The possible indications for CoQ10 are many and varied. However, with current evidence it is difficult to make firm recommendations. Some patients may initiate therapy themselves as it is widely available.
CoQ10 dissolved in an oil matrix rather than a crystalline form appears to be better absorbed.¹ Dosages used in clinical trials have varied, but there appears to be a trend towards higher doses. Recommendations on dosage often relate to specific diseases and there is no firm recommendation for use in prevention of disease. What dosage should be taken remains an open question with suggestions in disease states ranging from 30 mg per day to 300 mg per day.
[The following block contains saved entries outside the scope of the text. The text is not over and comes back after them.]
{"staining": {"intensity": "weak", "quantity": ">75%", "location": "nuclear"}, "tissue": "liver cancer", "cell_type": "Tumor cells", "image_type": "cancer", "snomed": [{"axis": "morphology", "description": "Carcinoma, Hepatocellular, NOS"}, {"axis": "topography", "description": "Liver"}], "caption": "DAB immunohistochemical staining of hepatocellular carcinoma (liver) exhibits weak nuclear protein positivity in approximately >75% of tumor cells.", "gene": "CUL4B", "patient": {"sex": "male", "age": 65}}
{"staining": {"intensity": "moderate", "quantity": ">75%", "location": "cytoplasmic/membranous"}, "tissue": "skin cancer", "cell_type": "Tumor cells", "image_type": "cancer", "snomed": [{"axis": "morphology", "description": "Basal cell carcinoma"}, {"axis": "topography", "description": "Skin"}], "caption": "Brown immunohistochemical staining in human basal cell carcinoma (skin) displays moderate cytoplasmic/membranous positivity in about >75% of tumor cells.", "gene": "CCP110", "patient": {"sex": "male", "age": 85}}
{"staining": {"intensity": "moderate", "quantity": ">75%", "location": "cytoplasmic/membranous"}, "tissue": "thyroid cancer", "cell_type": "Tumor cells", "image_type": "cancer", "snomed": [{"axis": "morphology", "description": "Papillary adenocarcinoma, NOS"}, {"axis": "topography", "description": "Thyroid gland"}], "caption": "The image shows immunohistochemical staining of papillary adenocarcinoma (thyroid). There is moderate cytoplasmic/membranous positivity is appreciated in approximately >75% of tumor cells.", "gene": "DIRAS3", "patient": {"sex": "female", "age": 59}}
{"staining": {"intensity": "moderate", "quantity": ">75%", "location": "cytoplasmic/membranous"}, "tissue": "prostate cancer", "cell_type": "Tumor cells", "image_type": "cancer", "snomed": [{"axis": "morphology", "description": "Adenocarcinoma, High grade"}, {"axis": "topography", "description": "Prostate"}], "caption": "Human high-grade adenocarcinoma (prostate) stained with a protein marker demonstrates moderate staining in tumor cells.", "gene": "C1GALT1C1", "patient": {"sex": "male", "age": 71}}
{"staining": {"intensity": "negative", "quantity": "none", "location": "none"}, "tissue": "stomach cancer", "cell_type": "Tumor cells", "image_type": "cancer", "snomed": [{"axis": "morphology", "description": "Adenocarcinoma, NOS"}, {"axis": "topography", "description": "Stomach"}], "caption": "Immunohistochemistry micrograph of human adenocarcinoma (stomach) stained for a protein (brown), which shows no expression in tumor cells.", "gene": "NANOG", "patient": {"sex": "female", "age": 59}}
It is important that monitoring of any disease or condition be continued. No CoQ10 specific monitoring is recommended in routine clinical use. CoQ10 levels can be measured but such testing should certainly be discussed with the laboratory.

A possible interaction with coumarin anticoagulants has been reported at high doses.

CoQ10 was first isolated in 1957 by a Dr Crane in Wisconsin and by Professor Morton in England. Professor Morton came up with the name ubiquinone (ubiquitous quinone). Production of large quantities was perfected in the 1970s in Japan, enabling larger scale clinical trials. The role of CoQ10 in the energy production within mitochondria was better understood after the contribution of 1978 Nobel Prize winning scientist Peter Mitchell.